Den Negativrekord hielt bisher Theo Waigel (CSU), der 1996 umgerechnet 40 Milliarden Euro neue Schulden machte. Nun plant der Bund für kommendes Jahr mit gut dem Doppelten. Hinzu kommen neue Schulden für die Bankenrettung und zur Konjunkturbelebung, die über Nebenetats finanziert werden. Daher gilt 2010 ein Gesamtdefizit des Bundes von mehr als 100 Milliarden Euro als wahrscheinlich.
Auch in der Folge bleiben die Lücken im Haushalt groß. Nach der aktuellen Finanzplanung fehlen bis 2013 insgesamt 300 Milliarden Euro.

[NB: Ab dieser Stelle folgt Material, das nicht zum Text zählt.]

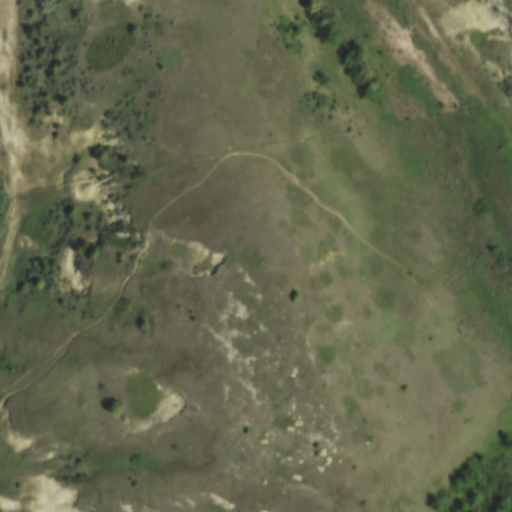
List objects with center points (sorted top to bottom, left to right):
road: (461, 72)
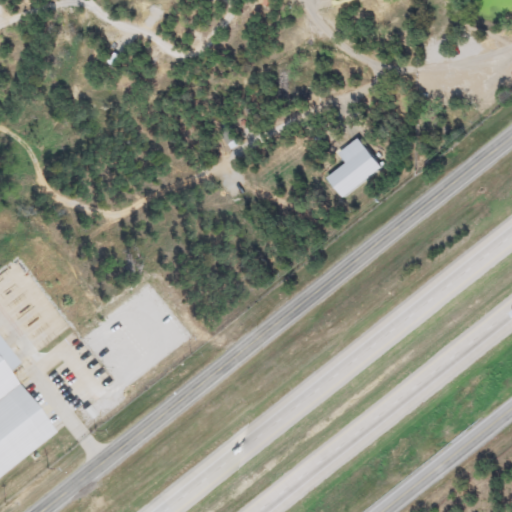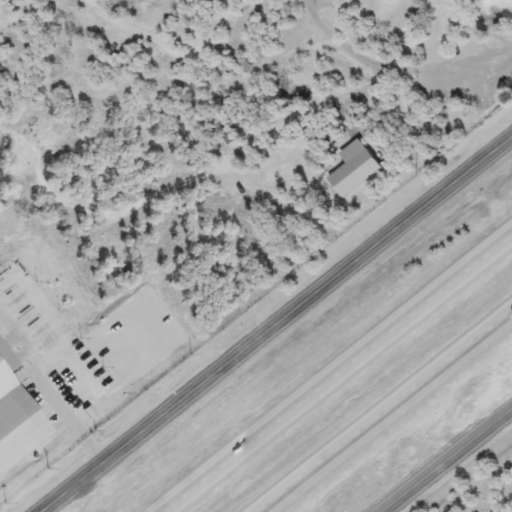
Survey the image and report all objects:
road: (394, 67)
road: (269, 319)
road: (336, 371)
road: (47, 387)
road: (384, 410)
building: (15, 413)
building: (16, 426)
road: (446, 460)
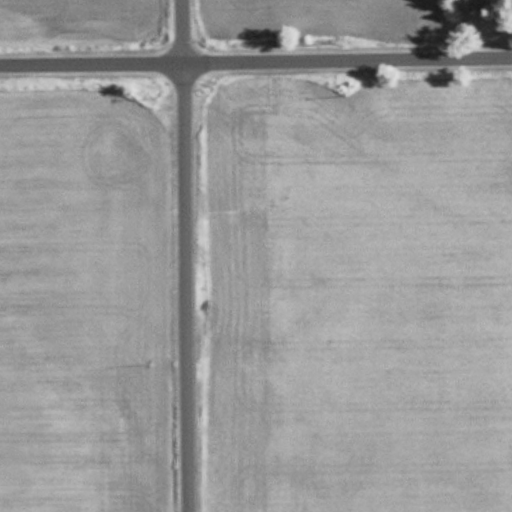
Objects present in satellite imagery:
building: (472, 4)
road: (256, 65)
road: (187, 255)
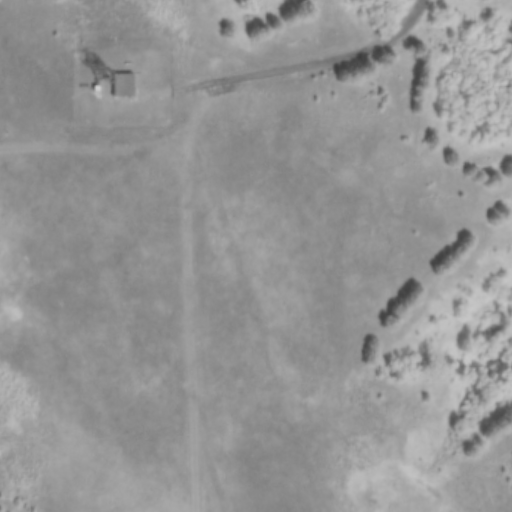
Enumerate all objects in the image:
road: (324, 64)
building: (106, 74)
road: (113, 141)
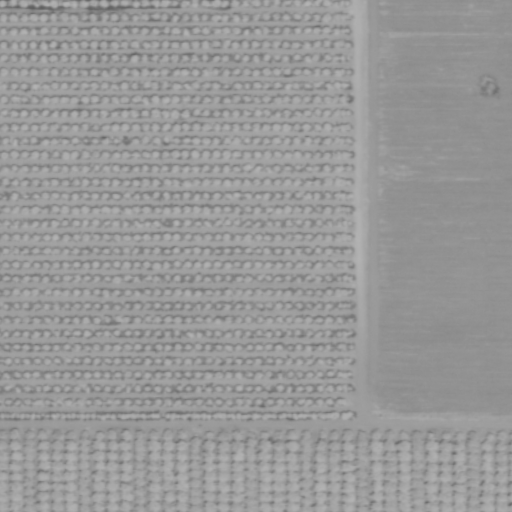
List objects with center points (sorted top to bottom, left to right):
crop: (256, 256)
road: (362, 392)
road: (437, 424)
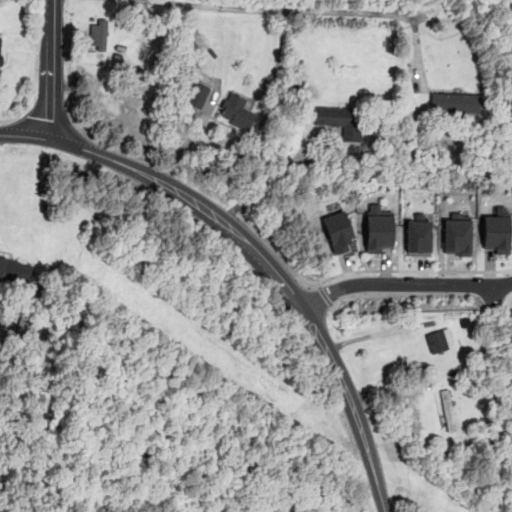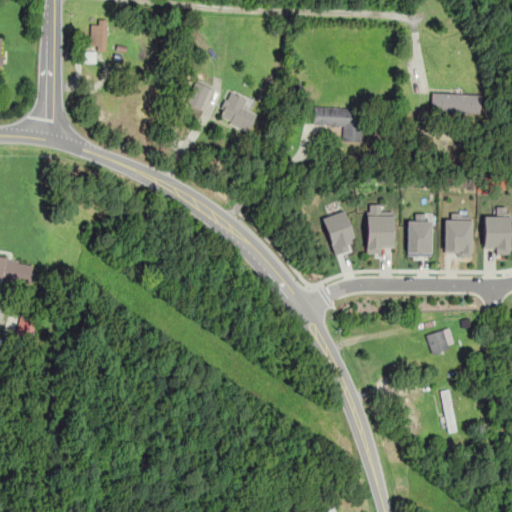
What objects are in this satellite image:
road: (284, 8)
building: (98, 34)
building: (97, 35)
building: (0, 42)
building: (0, 44)
road: (49, 68)
building: (196, 94)
building: (197, 95)
building: (454, 102)
building: (455, 103)
building: (235, 109)
building: (238, 110)
building: (338, 120)
building: (340, 120)
road: (22, 136)
road: (270, 179)
building: (378, 228)
building: (378, 228)
building: (496, 230)
building: (497, 230)
building: (337, 231)
building: (337, 231)
building: (457, 236)
building: (418, 237)
building: (457, 237)
building: (418, 238)
building: (15, 270)
road: (359, 270)
building: (15, 271)
road: (272, 271)
road: (403, 283)
road: (317, 284)
road: (324, 294)
road: (373, 334)
building: (439, 339)
building: (439, 339)
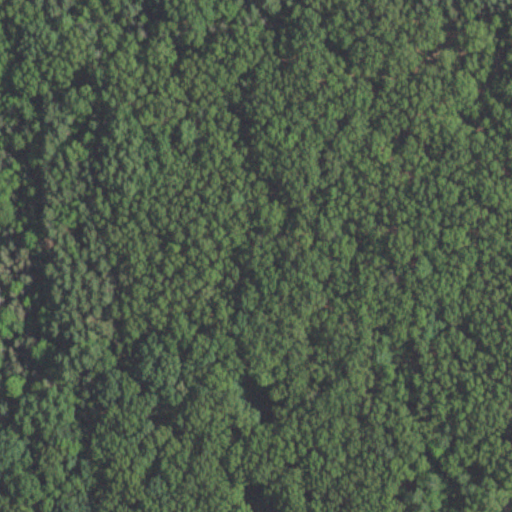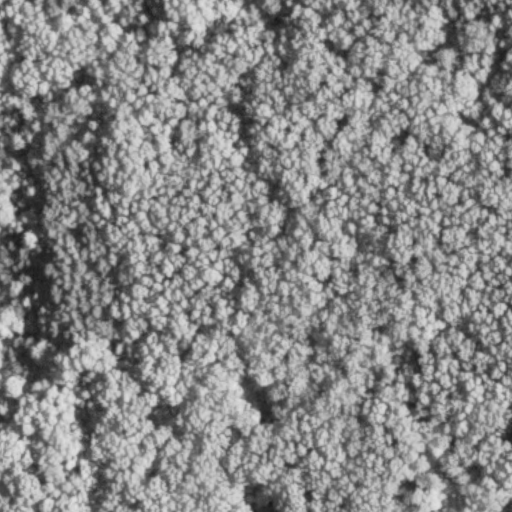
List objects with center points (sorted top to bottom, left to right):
road: (30, 28)
road: (142, 56)
road: (392, 71)
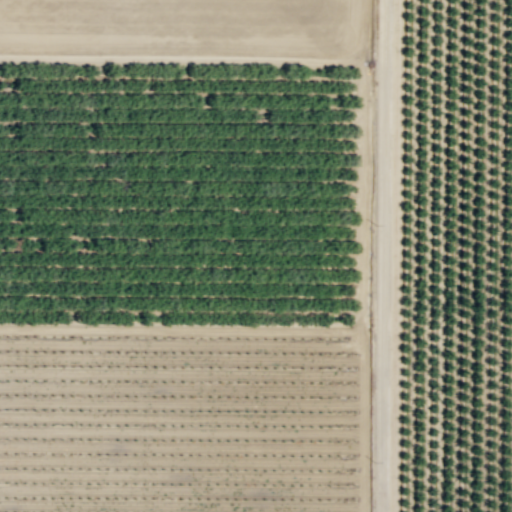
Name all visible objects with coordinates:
road: (184, 57)
road: (371, 255)
road: (383, 256)
road: (185, 328)
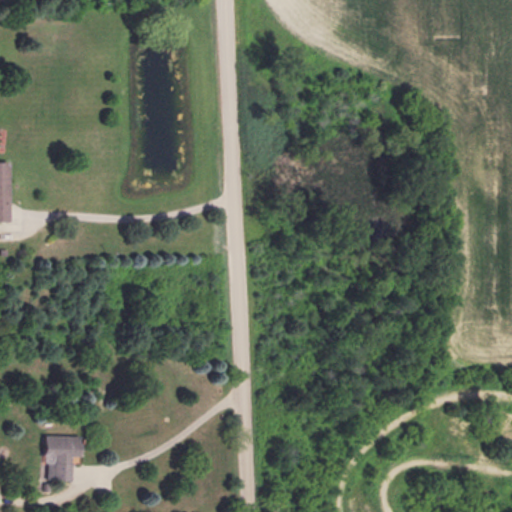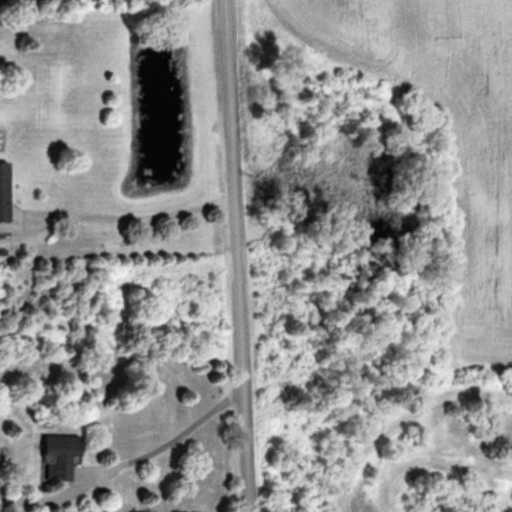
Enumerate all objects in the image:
road: (133, 217)
road: (239, 255)
road: (154, 450)
building: (56, 454)
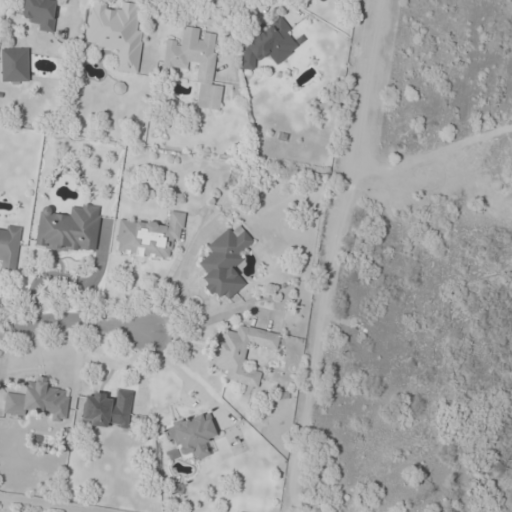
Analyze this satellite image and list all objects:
building: (41, 14)
building: (117, 33)
building: (269, 47)
building: (197, 63)
building: (15, 65)
building: (70, 229)
building: (149, 237)
building: (9, 247)
building: (226, 262)
road: (75, 320)
building: (241, 353)
building: (39, 400)
building: (108, 410)
building: (192, 436)
road: (52, 504)
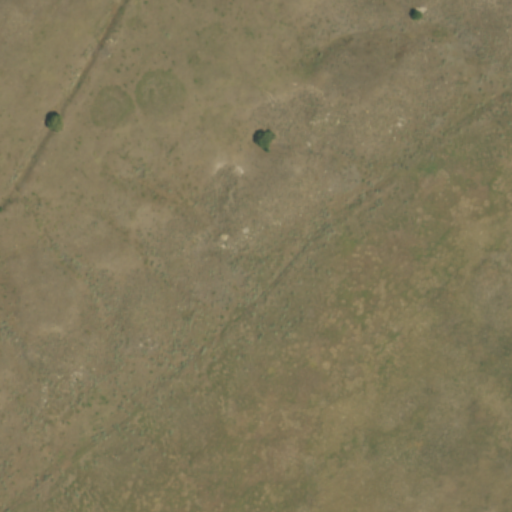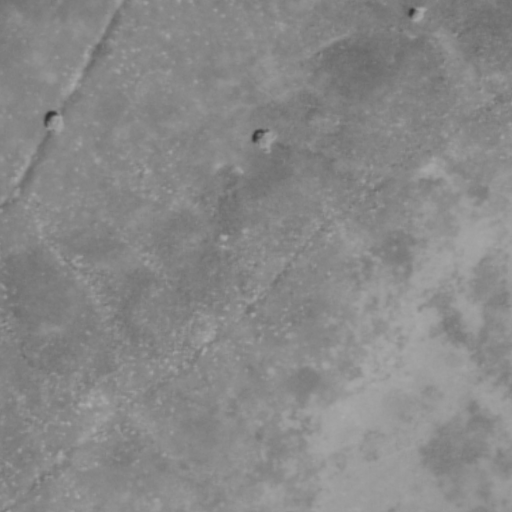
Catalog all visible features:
park: (255, 256)
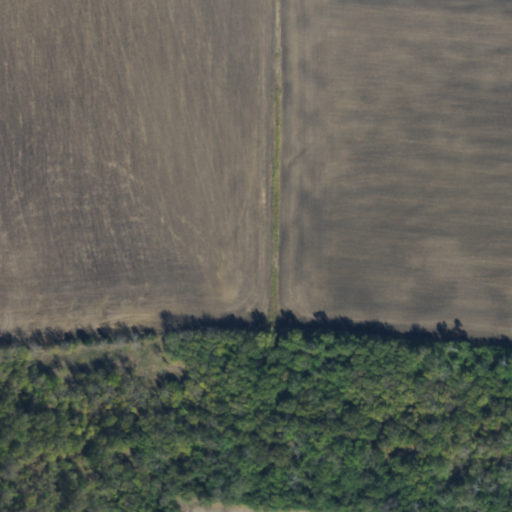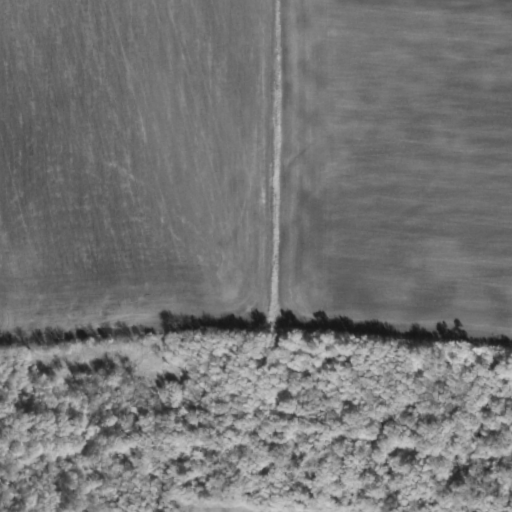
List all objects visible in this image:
crop: (203, 511)
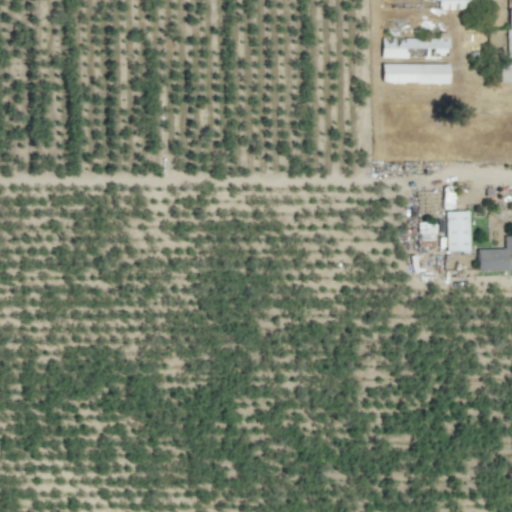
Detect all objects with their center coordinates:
building: (458, 4)
building: (412, 47)
building: (507, 51)
building: (413, 73)
building: (455, 231)
building: (425, 234)
building: (495, 256)
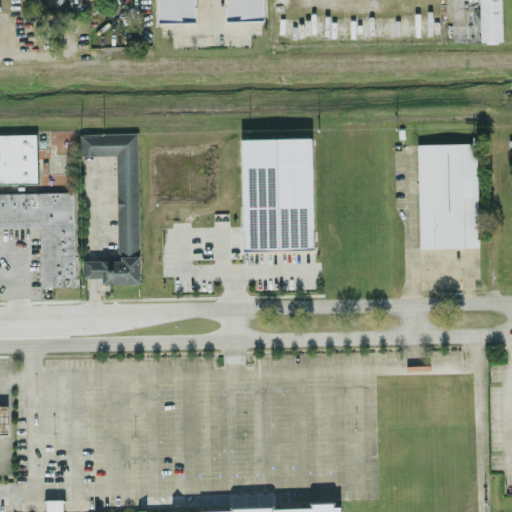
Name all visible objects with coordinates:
road: (459, 5)
building: (243, 9)
building: (175, 10)
road: (209, 13)
building: (489, 20)
building: (277, 193)
building: (447, 194)
building: (118, 206)
building: (37, 209)
road: (97, 212)
road: (409, 230)
road: (243, 270)
road: (453, 270)
road: (21, 272)
road: (11, 279)
road: (231, 289)
road: (93, 292)
road: (327, 305)
road: (46, 309)
road: (118, 309)
road: (411, 320)
road: (229, 322)
road: (30, 326)
road: (255, 337)
road: (412, 351)
road: (231, 354)
road: (238, 370)
road: (31, 415)
building: (3, 418)
road: (505, 420)
road: (478, 422)
road: (239, 484)
building: (223, 508)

Die Zahl sagt schon alles über die Probleme, vor denen der Bundestag und die nächste Regierung stehen werden. Dagegen wirken die eingeplanten „globalen Minderausgaben” von fast 37 Milliarden Euro fast wie „Peanuts”. Zu diesem Instrument der Minderausgaben greift der Finanzminister immer dann, wenn er nicht weiß oder nicht sagen will, wie er den Haushalt ausgleichen will. So sind globale Minderausgaben pauschale Kürzungen im Etat, ohne dass klar ist, wo und wie das geschehen soll. Die Regierungsfraktionen von CDU/CSU und SPD halten sich vor der Wahl in dieser Frage mit einer klaren Antwort zurück. Die nächste Regierung wird das nicht können. Ende Mai hat der Deutsche Bundestag grünes Licht für die Aufnahme einer Schuldenbremse ins Grundgesetz gegeben.
Die neue Schuldengrenze wird die Regierung zwingen, das Defizit stetig zu verkleinern. So darf der Bund schon in wenigen Jahren kaum noch neue Schulden machen, den Ländern ist es dann sogar ganz verboten.
Lange wollte man die Schulden ganz bewusst künftigen Steuerzahlern aufhalsen. Schließlich profitierten sie auch von den Schulen, Straßen, Museen, die vor ihrer Zeit gebaut wurden, hieß das Argument. Daher war es Bund und Ländern erlaubt, sich jeweils so stark zu verschulden, wie sie im Gegenzug investieren. Doch auch der beste Asphalt wird irgendwann löchrig, der Beton von Brücken mürbe, ein einstmals modernes Gebäude zum Sanierungsfall.
Deshalb wurde in den vergangenen Jahren immer deutlicher, dass dieses Konzept die nachfolgende Generation benachteiligte. Hinzu kam, dass eine Ausnahmeregel der Regierung erlaubte, mehr Kredite aufzunehmen, wenn das ihrer Ansicht nach zur Abwehr einer gesamtwirtschaftlichen Störung notwendig war. Das war ein Blankoscheck, der nur zu gern gezogen wurde. So hat die alte Kreditobergrenze dazu beigetragen, dass die Verschuldung in Deutschland seit vier Jahrzehnten nur eine Richtung kennt: nach oben.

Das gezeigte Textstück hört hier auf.